How many lines of the records below contain the string "Полтавець", with case counting? Reply with the number alone.
===============
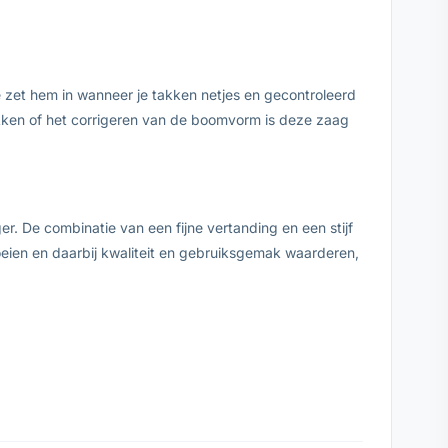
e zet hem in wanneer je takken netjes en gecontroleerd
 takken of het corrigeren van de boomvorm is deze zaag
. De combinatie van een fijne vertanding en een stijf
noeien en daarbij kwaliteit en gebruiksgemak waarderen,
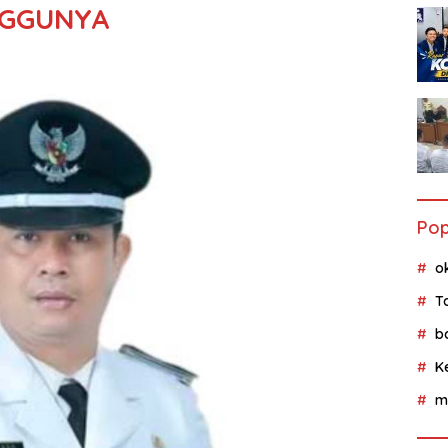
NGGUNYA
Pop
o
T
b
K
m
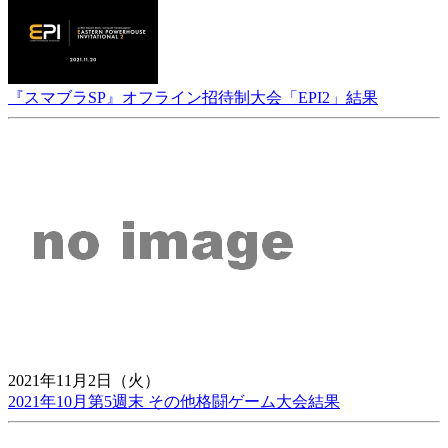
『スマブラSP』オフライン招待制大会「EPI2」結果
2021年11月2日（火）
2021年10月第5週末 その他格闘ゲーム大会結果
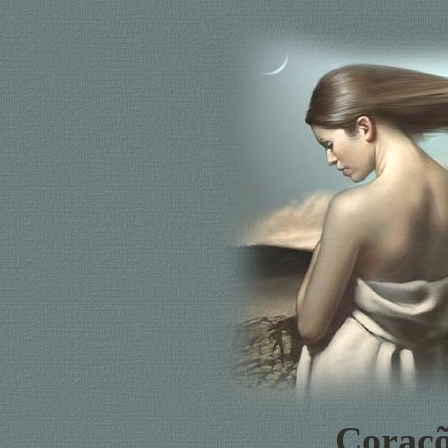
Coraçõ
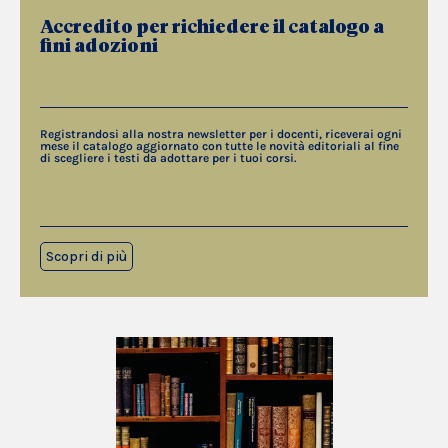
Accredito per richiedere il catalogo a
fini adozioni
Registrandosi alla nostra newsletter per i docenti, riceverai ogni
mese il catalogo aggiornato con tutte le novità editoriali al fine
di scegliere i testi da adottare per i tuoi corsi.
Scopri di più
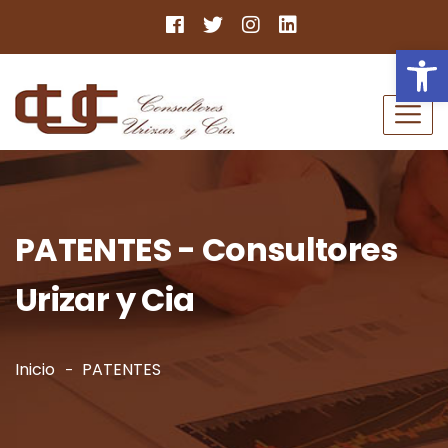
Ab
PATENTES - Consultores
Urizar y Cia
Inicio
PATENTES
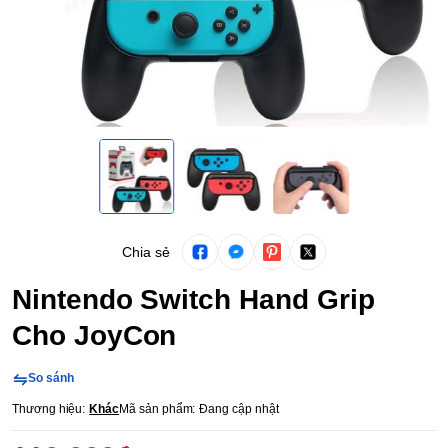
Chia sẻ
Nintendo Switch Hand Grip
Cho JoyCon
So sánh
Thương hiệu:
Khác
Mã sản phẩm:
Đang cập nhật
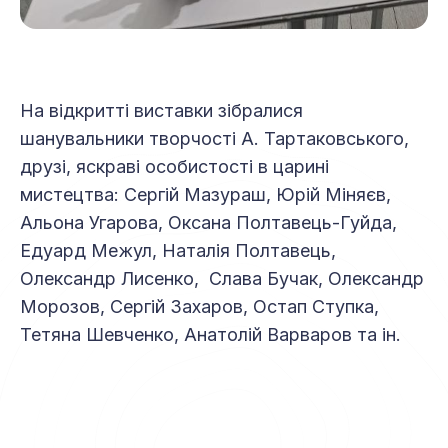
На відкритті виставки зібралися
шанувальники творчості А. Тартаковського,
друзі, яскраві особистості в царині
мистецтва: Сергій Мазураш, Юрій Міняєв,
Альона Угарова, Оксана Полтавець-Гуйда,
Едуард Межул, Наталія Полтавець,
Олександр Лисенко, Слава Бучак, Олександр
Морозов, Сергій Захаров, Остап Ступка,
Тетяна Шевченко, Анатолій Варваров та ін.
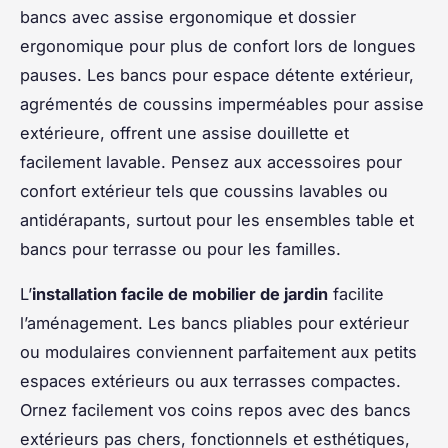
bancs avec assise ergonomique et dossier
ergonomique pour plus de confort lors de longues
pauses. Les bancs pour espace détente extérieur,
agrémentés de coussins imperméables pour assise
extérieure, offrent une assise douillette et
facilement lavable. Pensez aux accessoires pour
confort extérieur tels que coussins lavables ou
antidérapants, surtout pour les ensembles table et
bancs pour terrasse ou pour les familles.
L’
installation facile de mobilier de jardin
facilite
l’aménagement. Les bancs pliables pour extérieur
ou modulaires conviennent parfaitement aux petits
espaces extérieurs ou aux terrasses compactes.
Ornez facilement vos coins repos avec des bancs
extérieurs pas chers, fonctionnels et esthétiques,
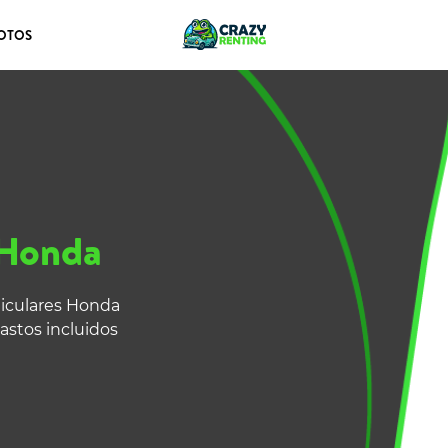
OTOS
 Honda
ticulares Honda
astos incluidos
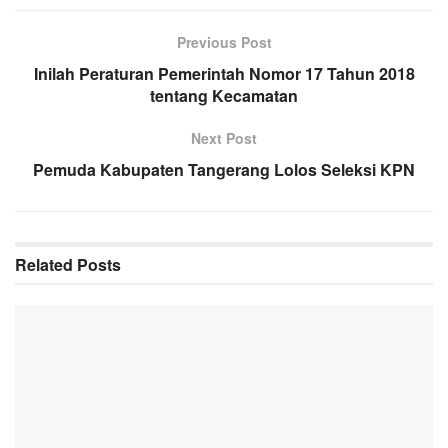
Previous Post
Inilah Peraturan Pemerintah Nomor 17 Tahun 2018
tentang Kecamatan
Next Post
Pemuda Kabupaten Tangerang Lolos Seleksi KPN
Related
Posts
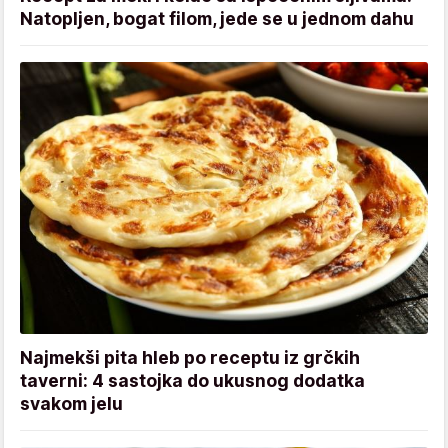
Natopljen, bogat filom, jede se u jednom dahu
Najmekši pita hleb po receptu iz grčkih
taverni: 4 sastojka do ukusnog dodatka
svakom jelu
===============
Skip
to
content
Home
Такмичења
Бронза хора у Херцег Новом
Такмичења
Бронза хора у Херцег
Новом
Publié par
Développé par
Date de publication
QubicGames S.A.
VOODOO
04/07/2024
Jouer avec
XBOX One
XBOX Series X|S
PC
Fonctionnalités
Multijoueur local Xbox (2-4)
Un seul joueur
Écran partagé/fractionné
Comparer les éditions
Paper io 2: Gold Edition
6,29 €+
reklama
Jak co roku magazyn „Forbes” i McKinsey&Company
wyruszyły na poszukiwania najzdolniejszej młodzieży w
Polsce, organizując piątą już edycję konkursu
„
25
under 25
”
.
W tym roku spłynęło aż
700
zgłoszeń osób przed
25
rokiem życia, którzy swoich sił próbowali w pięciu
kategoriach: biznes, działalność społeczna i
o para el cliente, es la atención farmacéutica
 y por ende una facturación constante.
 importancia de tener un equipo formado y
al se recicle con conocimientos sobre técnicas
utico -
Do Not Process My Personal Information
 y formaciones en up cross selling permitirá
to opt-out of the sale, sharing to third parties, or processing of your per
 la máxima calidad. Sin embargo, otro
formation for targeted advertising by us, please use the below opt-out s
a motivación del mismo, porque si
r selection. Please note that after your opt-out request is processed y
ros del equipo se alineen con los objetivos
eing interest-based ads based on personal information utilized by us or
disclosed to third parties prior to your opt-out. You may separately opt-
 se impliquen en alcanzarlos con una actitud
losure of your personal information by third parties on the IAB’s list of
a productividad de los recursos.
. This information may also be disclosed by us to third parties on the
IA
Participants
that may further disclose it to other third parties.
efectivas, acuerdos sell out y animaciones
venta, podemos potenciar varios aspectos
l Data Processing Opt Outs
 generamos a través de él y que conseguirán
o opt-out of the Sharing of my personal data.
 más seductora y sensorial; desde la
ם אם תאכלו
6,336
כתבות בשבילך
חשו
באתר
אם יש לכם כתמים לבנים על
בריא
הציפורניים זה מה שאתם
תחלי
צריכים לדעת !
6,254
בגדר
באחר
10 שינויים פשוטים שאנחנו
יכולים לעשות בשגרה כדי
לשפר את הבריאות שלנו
===============
**Task solution:**
2